Adopting the subscription fee model gives customers more options
In the age of Apple, Netflix, and Spotify, customers want a more flexible approach to the services available to them, and the subscription-based planning model is the next evolution in the financial industry. Advisors look for ways to tailor their offerings to meet changing client needs, including how, when, where, and what kind of financial advice is needed.
Over the past few years, we’ve seen more and more entertainment enthusiasts cut the cord, opting for subscriptions to enjoy their favorite TV shows, movies and music. Many physicians are starting to charge their patients membership fees instead of accepting insurance. The auto industry is taking advantage of monthly vehicle subscriptions – even products like daily vitamins, clothing, and beauty products are available to consumers through subscription services. Likewise, finance professionals and those seeking financial advice have started to opt for the paid subscription service model.
One of the main reasons customers ask for subscription service is that they feel they are out of control over their financial situation and that ongoing personalized advice provides organization, convenience and control.
A subscription-based model allows clients to have access to an advisor when they need it most, have confidence in their financial future, and choose their payment plan typically monthly or quarterly. A subscription plan also allows a client to work with their advisor during critical times in life when they may need advice from a trusted professional to meet changing financial circumstances and goals.
A customizable program
The level of service provided in a subscription-based plan is fully customized based on a client’s unique needs and goals to ensure value is delivered. The financial realities of each client vary in complexity and require different advice.
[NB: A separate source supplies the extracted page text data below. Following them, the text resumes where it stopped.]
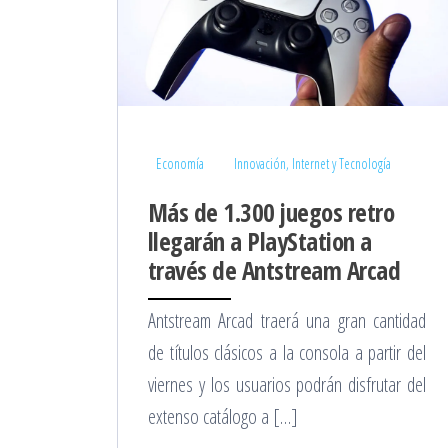
Economía
Innovación, Internet y Tecnología
Más de 1.300 juegos retro
llegarán a PlayStation a
través de Antstream Arcad
Antstream Arcad traerá una gran cantidad
de títulos clásicos a la consola a partir del
viernes y los usuarios podrán disfrutar del
extenso catálogo a […]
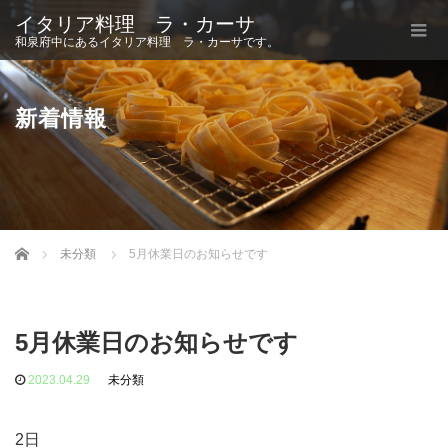
イタリア料理 ラ・カーサ
和泉府中にあるイタリア料理 ラ・カーサです。
新着情報
Home
未分類
5月休業日のお知らせです
5月休業日のお知らせです
2023.04.29
未分類
2日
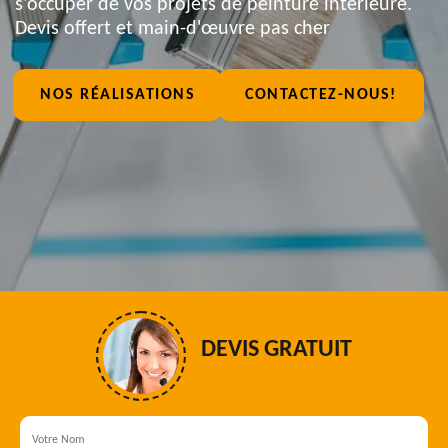
s'occuper de vos projets de peinture intérieure.
Devis offert et main-d'œuvre pas cher
NOS RÉALISATIONS
CONTACTEZ-NOUS!
DEVIS GRATUIT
Clients can choose from basic services such as analyzing cash flow and debt planning, compiling a statement of net worth, or simply organizing financial documents and putting money in order. their “financial house”. Advanced services such as charity planning, wealth transfer planning, and business succession planning strategies are also available.
Depending on the client’s circumstances, these situations could take anywhere from a few months to several years to resolve completely. Additional services can be added or removed at any time according to the changing needs of the customer. The price of these services can also be adjusted accordingly throughout the process. This flexibility creates the opportunity for targeted financial planning and the ability for clients to get the right advice at the right time.
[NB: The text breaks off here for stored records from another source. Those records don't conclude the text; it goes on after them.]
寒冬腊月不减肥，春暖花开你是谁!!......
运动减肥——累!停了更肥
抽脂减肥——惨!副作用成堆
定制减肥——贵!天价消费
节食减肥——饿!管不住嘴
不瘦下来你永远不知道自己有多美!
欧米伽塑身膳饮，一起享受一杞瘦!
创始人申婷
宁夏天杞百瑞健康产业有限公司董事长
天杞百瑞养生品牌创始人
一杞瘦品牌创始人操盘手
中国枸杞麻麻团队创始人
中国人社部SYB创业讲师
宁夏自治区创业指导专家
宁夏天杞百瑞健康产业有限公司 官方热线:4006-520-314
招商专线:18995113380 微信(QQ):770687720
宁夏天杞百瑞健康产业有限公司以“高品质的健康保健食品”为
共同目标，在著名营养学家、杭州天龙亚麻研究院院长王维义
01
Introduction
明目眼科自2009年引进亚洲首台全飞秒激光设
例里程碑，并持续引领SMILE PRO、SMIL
Subscriptions drive engagement
For advisors, the subscription-based model can deepen client relationships and help engage with new populations or potential clients. Clients who pay for advice are generally more serious about their financial future, more engaged with dependents before the wealth transfer, and more likely to return for future needs.
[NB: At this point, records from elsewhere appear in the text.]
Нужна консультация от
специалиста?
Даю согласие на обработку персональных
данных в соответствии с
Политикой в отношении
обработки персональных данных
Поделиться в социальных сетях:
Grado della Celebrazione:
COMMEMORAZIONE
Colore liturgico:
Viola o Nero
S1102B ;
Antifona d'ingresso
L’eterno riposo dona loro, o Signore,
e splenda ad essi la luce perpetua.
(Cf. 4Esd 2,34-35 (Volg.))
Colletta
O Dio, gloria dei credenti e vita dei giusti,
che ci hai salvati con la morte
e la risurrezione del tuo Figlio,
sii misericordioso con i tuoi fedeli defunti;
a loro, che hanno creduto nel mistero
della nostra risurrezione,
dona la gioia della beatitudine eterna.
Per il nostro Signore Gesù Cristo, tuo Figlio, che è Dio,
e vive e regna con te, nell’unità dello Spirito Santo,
Subscription-based financial planning can meet the needs of a wide range of clients and help advisors and businesses identify gaps in clients’ financial well-being that could prevent them from achieving their goals and objectives. Ultimately, the real benefit is in the ongoing advice and relationship building that advisors provide to clients.
Meet consumers where they want us to be
As consumer preference for subscription services continues to grow, investment advisory firms and advisers should pay attention to this trend. By adapting to this model, we meet clients in a place they know more and more, rather than asking them to adapt to us. This allows our advisors to continue to meet a range of client needs in a method outside of the traditional planning format. Customers still receive unbiased financial advice, but now an evolved format can easily be scaled up or down depending on the needs of the customer.
Our advisors work with clients at all levels of the financial spectrum and have found that many benefit from this model. For example:
- The multi-generation HENRYs (High Earners Not Rich Yet) needed help planning for debt repayment or better understanding their cash flow. These clients tend to use their high incomes to afford a comfortable lifestyle and may not think too much about saving for the future or protecting themselves and their families.
- Divorced clients who are starting over have appreciated the personalized service to help inventory assets and develop strategies for working toward new life goals.
- High net worth clients have also benefited from this platform through an in-depth review of tax mitigation strategies, asset protection and overall coordination of their financial affairs.
Ongoing, personalized advice helps meet customers where they are, guiding them when they need it most. On an ongoing basis, advisors help clients achieve their financial goals and build client relationships essential to a successful planning engagement, striving to create value for each client. Most importantly, we are evolving our practice to adapt to how customers are increasingly engaging with their coveted lifestyle brands and moving from a commodity to a community partner.